Bu yoruma kuvvet veren sahih hadislerden bir tanesine yer vermek gerekiyor. Buhari’de geçen hadiste, bir kişinin Resulullah’a (asm) şöyle dediğini rivayet ediliyor: "Seddin desenli bir hırka gibi olduğunu gördüm dediği zaman Resulullah ona: Kendisini görmüşsün”, şeklinde ifade edilmektedir. Şimdi İkiz kulelere bakacak olursak aynen hadisi şerifte denildiği gibi dış yüzeyinin insanı şaşırtacak derecede hırka desenini andırdığını görebiliriz. Ayrıca hadislerde geçen Seddi Zülkarneyn’in bazı metalleri de içermesi bu ihtimali güçlendirmektedir.
Diğer bir taraftan başka bir sahih hadiste Zeyneb Bintu Cahş (ra) anlatıyor: “Resulullah (asm) bir gün korkulu bir vaziyette odaya girdi. Şöyle diyordu: "La ilahe illallah, yaklaşan bir beladan Arabın vay haline. Bu gün, Ye’cüc ve Mecüc’ün seddinden şöyle bir gedik açıldı." başparmağı ile şahadet parmağını halka yaparak gösterdi. Ben: "Ey Allah’ın Resulü, yani içimizde salih kimseler olduğu halde toptan helak mi olacağız?" dedim. "Evet, dedi, fenalıklar artarsa öyle olur."Bu hadiste, Cengiz ve Hulagu fitnesi ve tahribatına mucizevî bir şekilde işaret edilmekle birlikte son zamanlarda meydana gelen terör faaliyetlerinin büyük bir kısmı Arap ülkelerinde cereyan etmesi, insanların 14 asır önce ciddi bir şekilde ikaz edildiğini göstermektedir.

◆ Verilen Bilgiler ◆

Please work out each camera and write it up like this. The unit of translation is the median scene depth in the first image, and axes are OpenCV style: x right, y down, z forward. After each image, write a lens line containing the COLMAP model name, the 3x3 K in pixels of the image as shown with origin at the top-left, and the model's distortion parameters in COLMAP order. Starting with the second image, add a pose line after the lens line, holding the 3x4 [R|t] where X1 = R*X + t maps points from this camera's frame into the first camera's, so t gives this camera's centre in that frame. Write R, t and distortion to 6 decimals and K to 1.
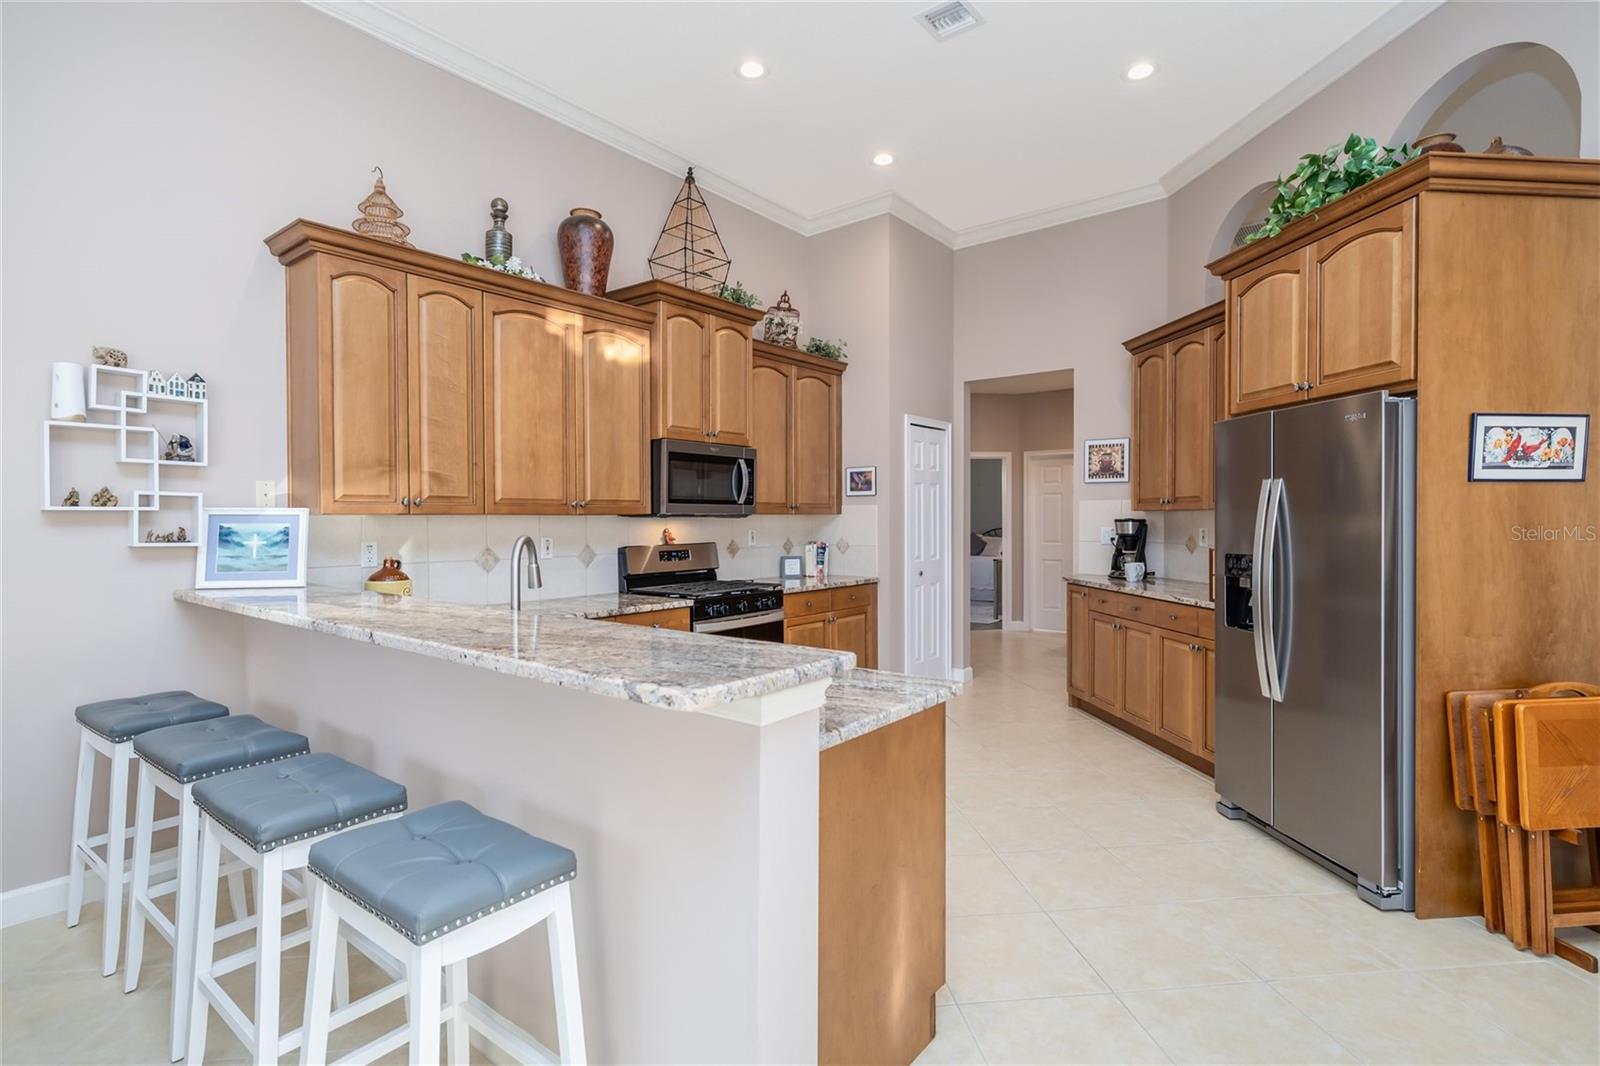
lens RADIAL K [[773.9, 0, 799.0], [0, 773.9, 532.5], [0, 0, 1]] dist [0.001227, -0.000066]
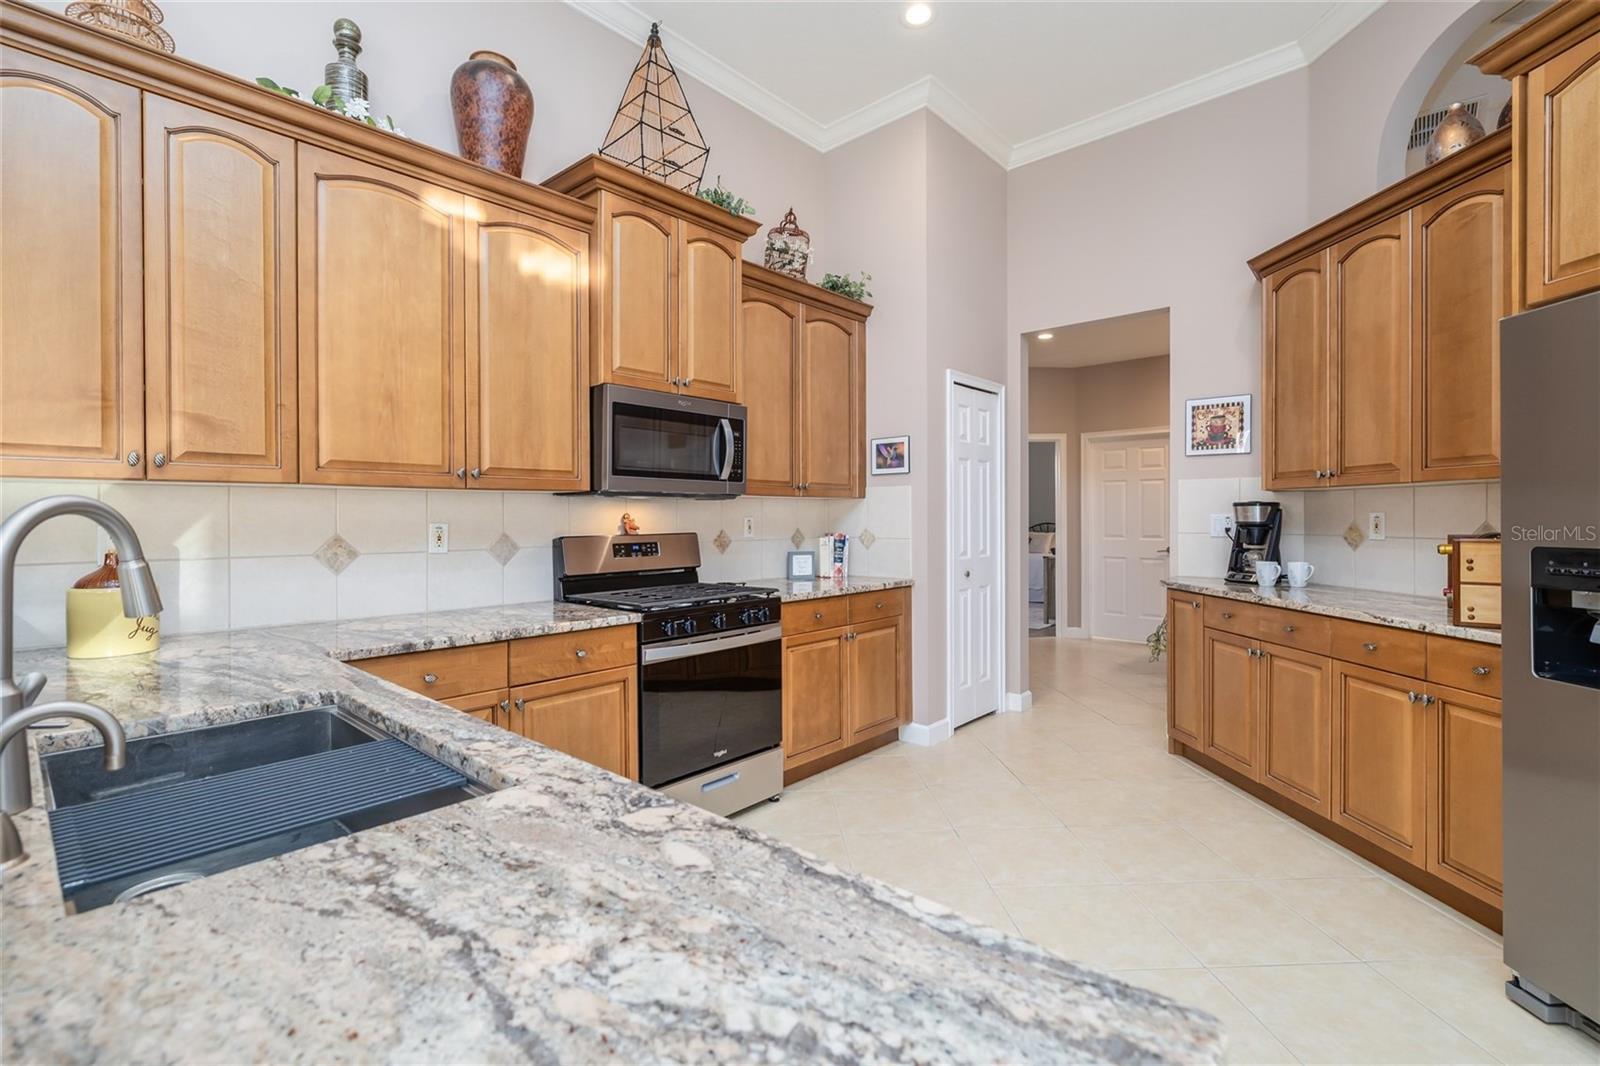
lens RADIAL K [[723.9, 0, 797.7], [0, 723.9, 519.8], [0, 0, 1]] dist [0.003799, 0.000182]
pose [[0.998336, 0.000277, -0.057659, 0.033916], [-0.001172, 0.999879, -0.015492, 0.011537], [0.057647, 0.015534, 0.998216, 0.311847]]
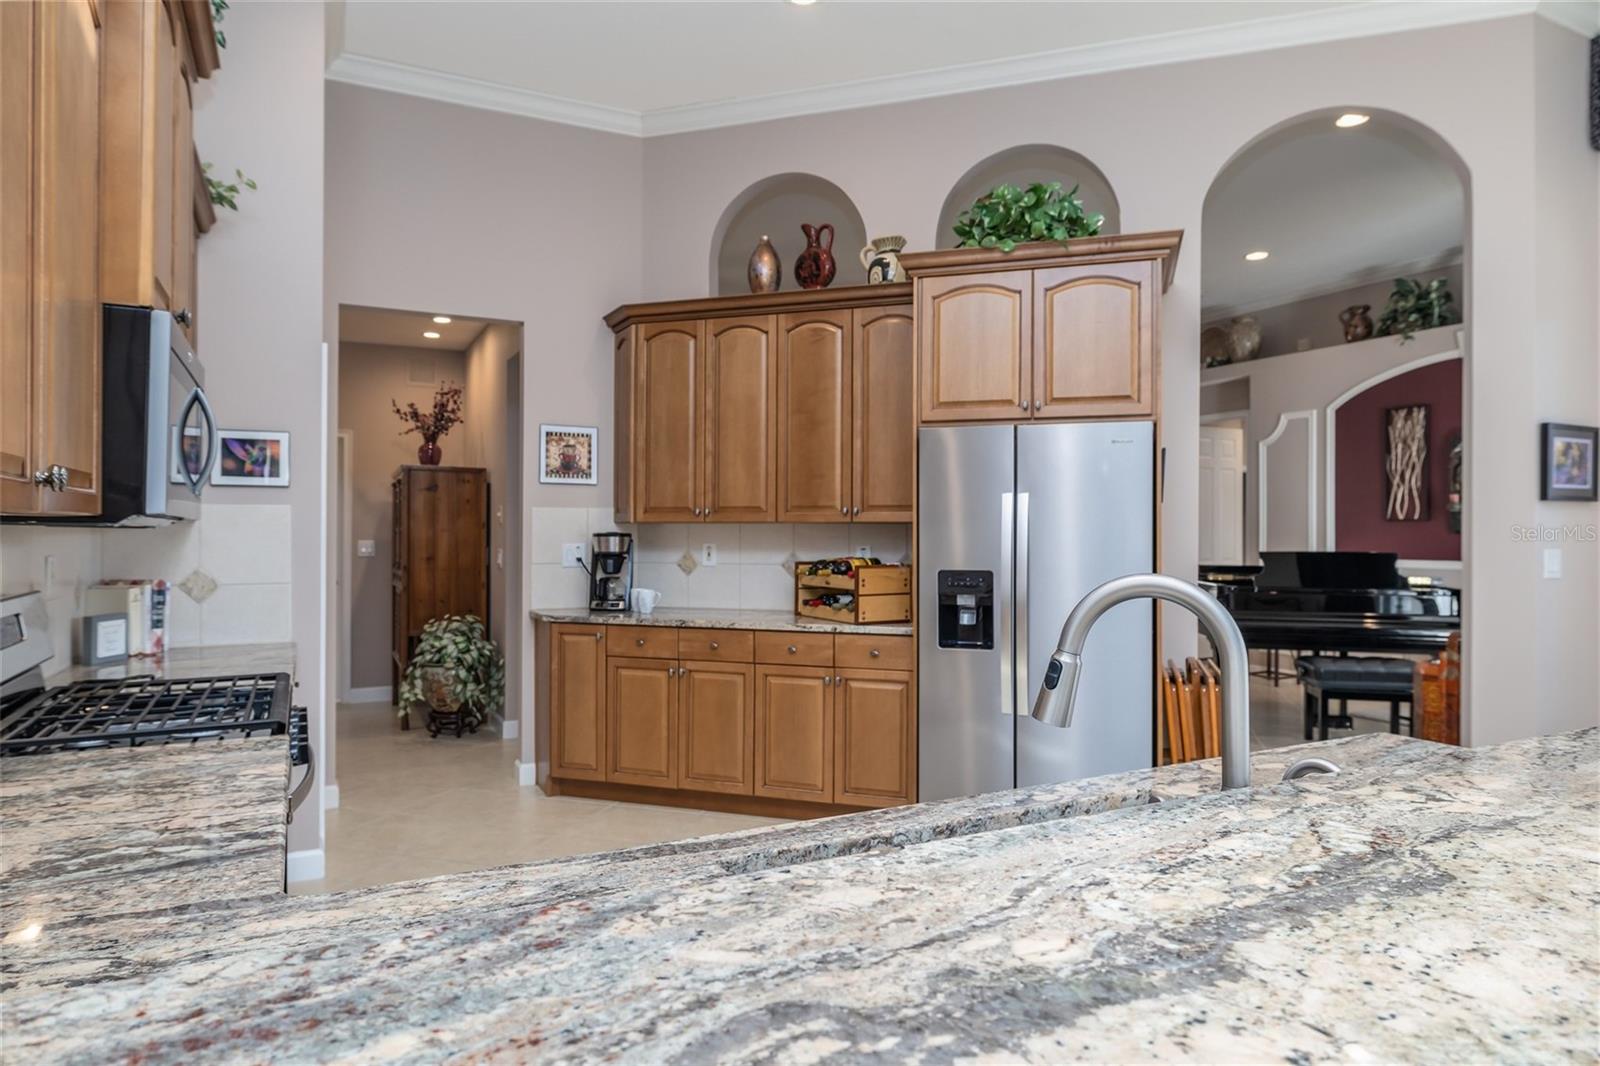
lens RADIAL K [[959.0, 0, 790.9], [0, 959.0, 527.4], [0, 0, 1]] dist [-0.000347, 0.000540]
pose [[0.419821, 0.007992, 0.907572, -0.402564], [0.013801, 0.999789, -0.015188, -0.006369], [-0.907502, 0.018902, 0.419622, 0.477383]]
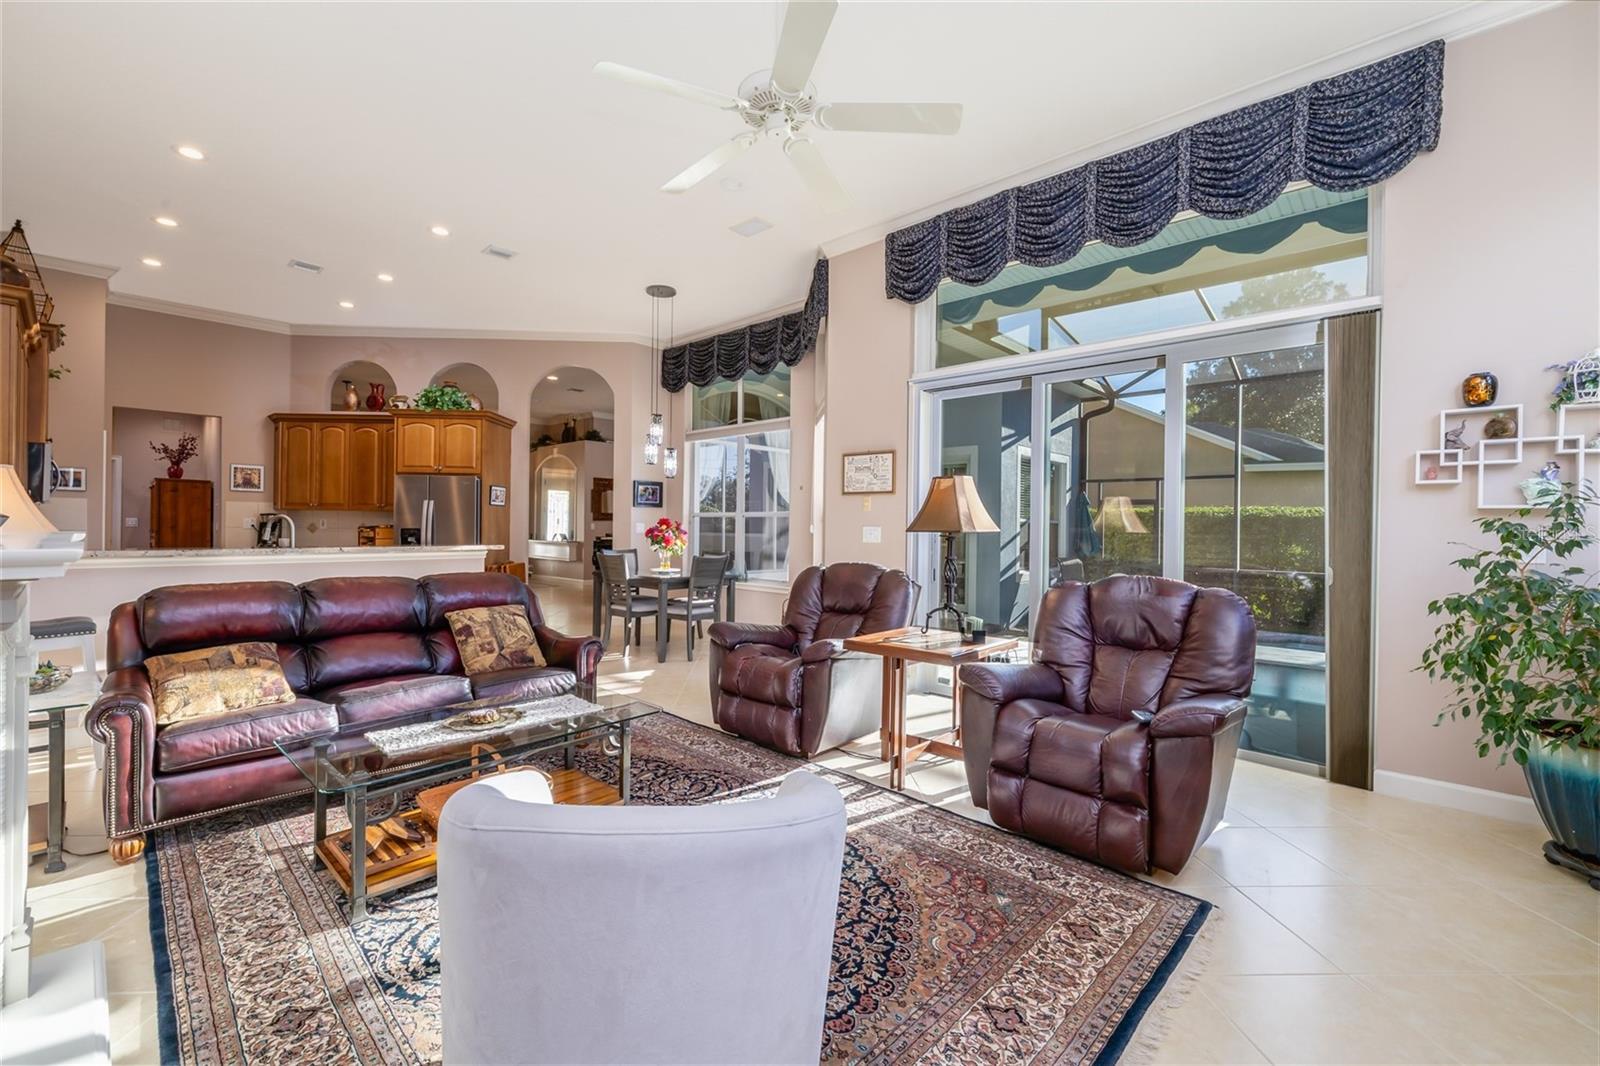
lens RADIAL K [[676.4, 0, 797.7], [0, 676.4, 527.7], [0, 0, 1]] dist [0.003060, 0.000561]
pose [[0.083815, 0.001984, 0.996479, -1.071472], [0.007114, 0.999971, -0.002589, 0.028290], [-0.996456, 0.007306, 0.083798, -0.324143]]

--

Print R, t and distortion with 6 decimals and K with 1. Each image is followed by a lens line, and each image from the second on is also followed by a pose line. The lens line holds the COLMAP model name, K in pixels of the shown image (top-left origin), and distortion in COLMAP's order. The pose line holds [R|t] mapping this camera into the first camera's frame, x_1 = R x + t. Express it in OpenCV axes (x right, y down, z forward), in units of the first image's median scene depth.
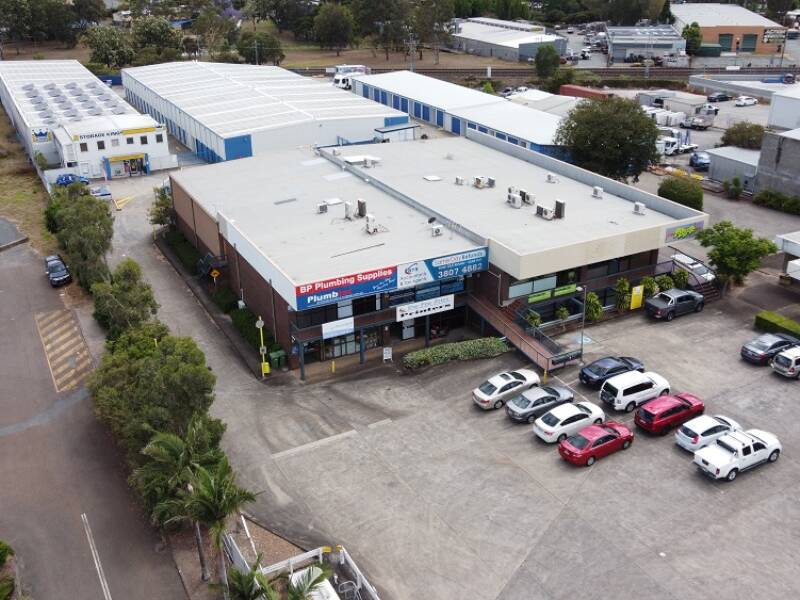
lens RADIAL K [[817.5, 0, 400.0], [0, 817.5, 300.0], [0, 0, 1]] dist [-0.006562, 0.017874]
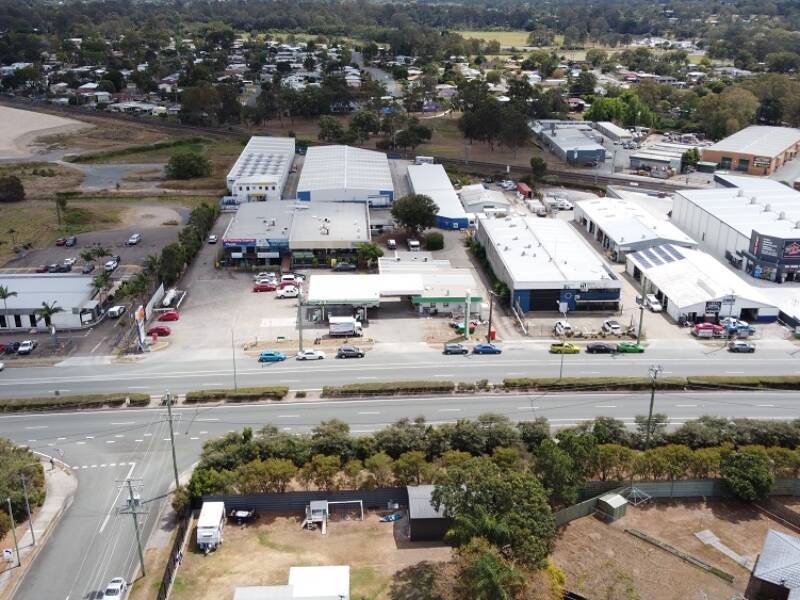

◆ Yönerge A ◆
Şu ifadelerin kaynak metinle uyuşup uyuşmadığını her biri için evet ya da hayır diyerek belirtiniz ve kararınızı belirleyen sözleri kaynak metinden aynen alıntılayınız: (i) Zeyneb Bintu Cahş'ın anlattığı hadiste Resulullah odaya korkulu bir hâlde girmiştir. (ii) Resulullah, seddeki gediği başparmağı ile orta parmağını halka yaparak göstermiştir. (iii) Seddin desenli bir hırkaya benzediğini anlatan hadis Müslim'de geçmektedir.
◆ Yönerge B ◆
Kaynak metinden "Bu yoruma kuvvet" sözlerinin geçtiği yerden başlayıp "bu ihtimali güçlendirmektedir." sözlerinden sonra biten bölümü hiçbir değişiklik yapmadan kopyalayınız.

◆ Cevap Alanı A ◆
(i) Evet: "Resulullah (asm) bir gün korkulu bir vaziyette odaya girdi."
(ii) Hayır: "başparmağı ile şahadet parmağını halka yaparak gösterdi."
(iii) Hayır: "Buhari’de geçen hadiste"

◆ Cevap Alanı B ◆
Bu yoruma kuvvet veren sahih hadislerden bir tanesine yer vermek gerekiyor. Buhari’de geçen hadiste, bir kişinin Resulullah’a (asm) şöyle dediğini rivayet ediliyor: "Seddin desenli bir hırka gibi olduğunu gördüm dediği zaman Resulullah ona: Kendisini görmüşsün”, şeklinde ifade edilmektedir. Şimdi İkiz kulelere bakacak olursak aynen hadisi şerifte denildiği gibi dış yüzeyinin insanı şaşırtacak derecede hırka desenini andırdığını görebiliriz. Ayrıca hadislerde geçen Seddi Zülkarneyn’in bazı metalleri de içermesi bu ihtimali güçlendirmektedir.